• **Excerpt provided**:
/---

The most popular victory condition is Domination (44%), followed by Science (30%), Cultural (18%), and Diplomatic (6%). Almost no one likes the Time condition, in which you try to achieve the highest score within a certain number of turns.

51% of respondents agreed to make a Joint Declaration of Friendship with me, while 49% said that "making such a declaration at this point in our relationship would be premature." So, people are pretty split on joke questions.

Civilization stories

I also asked survey takers to share a story about a really good game of Civilization they've played. Here are some of the best (lightly edited for clarity).

"I'm not sure that this is my favorite game, but probably the proudest I've been. It's the game in which I gained the Bollywood achievement on Emperor difficulty in Civ 5. That requires that you win a cultural victory as India with just 3 cities. It was a real race to the finish line, because I was up against some serious powerhouses like Brasil (culture) and Korea (science). In the end I had to bribe several nations to wage war against Korea and nuked them myself for good measure to prevent them from building their final spaceship part in time. My waves of rocking musicians got me to culture victory probably only a turn or two away from Korea's science victory. It was my first game on Emperor difficulty and I couldn't keep the AIs in check by taking their cities due to the achievement I was going for, so I was very happy to get it just in time."

\---

• **Explore the material**:
- a) Render this sentence from the Civilization survey excerpt into Spanish: "Almost no one likes the Time condition, in which you try to achieve the highest score within a certain number of turns."
- b) In the Civilization survey excerpt, what percentage of respondents favored the Science victory condition?
- c) Carry on the Civilization survey write-up from the point at which it stops.
None of the tasks involve the rows placed after this note.

• **Provided material**:
/---

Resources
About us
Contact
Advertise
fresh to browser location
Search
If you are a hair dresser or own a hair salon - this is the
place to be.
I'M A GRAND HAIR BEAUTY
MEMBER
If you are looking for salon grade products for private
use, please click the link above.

\---

• **Per-task outputs**:
- a) Casi a nadie le gusta la condición de Tiempo, en la que intentas conseguir la puntuación más alta dentro de un número determinado de turnos.

- b) 30% of respondents favored the Science victory condition.

- c)
In Civ 3 I had an epic tussle with Cleopatra in one game with our empires at war for nearly 2000 years until all my horses suddenly became tanks and I rolled her over.

"In Civ IV, a grueling gunpowder-era war left me with 40-45% of the map, but technologically behind my two remaining rivals. Attacking either would ruin me and give the game to whoever was left alone, so I had to transition frantically into tech and a peaceful victory condition.

As I hit the modern era, my captured and reorganized territories from the last great war were finally turning profitable, but then disaster stuck - when, in last place, I hit modernity, it turned out that not one single pip of aluminum spawned on my half of the map! Double building time for all modern units and wonders when both my rivals had the aluminum bonus was untenable. I was finally catching up in research, but I couldn't build any of the fruits of my research.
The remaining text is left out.